- _Brano scelto_:
>>
Né Veltroni ha saputo sbrogliare questa matassa, preferendo un mantenimento dello status quo, ammantato di «solidarismo».
Ora la patata bollente ce l'ha Alemanno, che cerca una strada diversa dalla politica dei campi, e del degrado. «Ogni tanto le ruspe spingevano l'immondizia lontano dagli ingressi, poi l'intervento di "bonifica" era finito», racconta ridacchiando un nomade dell'ex Jugoslavia, «da più di 20 anni residente qui», dice mostrando la carta d'identità con l'indirizzo: via Casilina, 900. Un luogo in cui le condizioni di vita sono «inaccettabilmente basse», scrive incredulo Hammarberg. Difficile non dar ragione al commissario svedese.
Sterrati circondati da lamiere e rottami di macchine del vicino sfasciacarrozze, pozze di fango, rifiuti, assi di legno chiodate, roulotte fatiscenti dove abitano decine di persone. Qui «vivono» 650 esseri umani, più di un terzo dei quali sono bambini. Molti sono nati qui, e qui sono cresciuti, con una visione del mondo e della quotidianità che è difficile persino da comprendere.
Parabole satellitari e piscine gonfiabili sono solo improbabili metafore di una «vita normale» che a pochi minuti dal centro della capitale sembra lontanissima. La luce manca da sei mesi, l'acqua da dieci anni. «Abbiamo solo una fontana per tutti», spiega sotto una pergola di edera, tra una decina di persone sedute Klej, arrivato dal Montenegro. Qui ha passato 27 anni della sua vita, insieme alla moglie ha messo al mondo otto figli.
<<
- _La consegna_:
Rispondi a queste domande sul brano dedicato al campo di via Casilina:
(a) Quante persone vivono nel campo?
(b) Da quanto tempo manca l'acqua?
(c) Da quale paese è arrivato Klej?
Le righe riportate qui sono materiale a sé, distinto dal brano.

- _Dati registrati_:
>>
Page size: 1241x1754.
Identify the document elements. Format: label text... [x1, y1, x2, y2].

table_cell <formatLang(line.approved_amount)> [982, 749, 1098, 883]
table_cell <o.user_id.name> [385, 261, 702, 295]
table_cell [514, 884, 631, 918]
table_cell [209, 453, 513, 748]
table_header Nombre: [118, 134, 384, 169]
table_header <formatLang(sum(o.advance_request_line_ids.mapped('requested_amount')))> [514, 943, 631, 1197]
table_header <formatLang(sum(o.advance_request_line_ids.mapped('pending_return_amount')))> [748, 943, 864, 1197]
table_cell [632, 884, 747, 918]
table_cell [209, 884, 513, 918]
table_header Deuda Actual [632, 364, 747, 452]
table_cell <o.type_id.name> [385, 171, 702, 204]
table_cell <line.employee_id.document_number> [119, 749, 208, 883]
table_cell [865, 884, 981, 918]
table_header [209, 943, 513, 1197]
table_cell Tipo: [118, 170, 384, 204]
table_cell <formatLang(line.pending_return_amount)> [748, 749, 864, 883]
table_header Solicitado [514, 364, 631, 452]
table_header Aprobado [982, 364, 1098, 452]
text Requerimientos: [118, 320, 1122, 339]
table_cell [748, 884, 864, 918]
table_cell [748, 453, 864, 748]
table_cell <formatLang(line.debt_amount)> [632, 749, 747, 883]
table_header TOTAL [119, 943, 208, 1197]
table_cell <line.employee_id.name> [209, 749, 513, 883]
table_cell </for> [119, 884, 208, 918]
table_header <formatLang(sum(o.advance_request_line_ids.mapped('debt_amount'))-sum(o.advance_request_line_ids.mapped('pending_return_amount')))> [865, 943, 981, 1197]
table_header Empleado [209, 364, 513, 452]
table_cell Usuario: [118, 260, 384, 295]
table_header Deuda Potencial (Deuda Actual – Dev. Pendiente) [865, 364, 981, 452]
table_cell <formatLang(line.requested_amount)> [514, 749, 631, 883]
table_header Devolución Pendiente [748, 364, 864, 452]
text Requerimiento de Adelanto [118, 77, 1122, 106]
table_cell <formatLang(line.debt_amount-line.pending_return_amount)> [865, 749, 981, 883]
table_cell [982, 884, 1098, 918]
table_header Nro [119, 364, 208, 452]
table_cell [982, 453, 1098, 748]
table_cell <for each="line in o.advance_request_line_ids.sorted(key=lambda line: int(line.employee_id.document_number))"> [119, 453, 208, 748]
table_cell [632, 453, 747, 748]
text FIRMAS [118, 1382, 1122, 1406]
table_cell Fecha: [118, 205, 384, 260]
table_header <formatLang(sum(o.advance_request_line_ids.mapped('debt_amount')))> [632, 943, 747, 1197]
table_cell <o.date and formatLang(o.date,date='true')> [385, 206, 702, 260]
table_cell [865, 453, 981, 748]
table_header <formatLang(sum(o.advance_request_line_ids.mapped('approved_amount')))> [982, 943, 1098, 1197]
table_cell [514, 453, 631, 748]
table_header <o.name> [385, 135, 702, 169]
<<
- _Esercizio svolto_:
(a) Nel campo vivono 650 persone.
(b) L'acqua manca da dieci anni.
(c) Klej è arrivato dal Montenegro.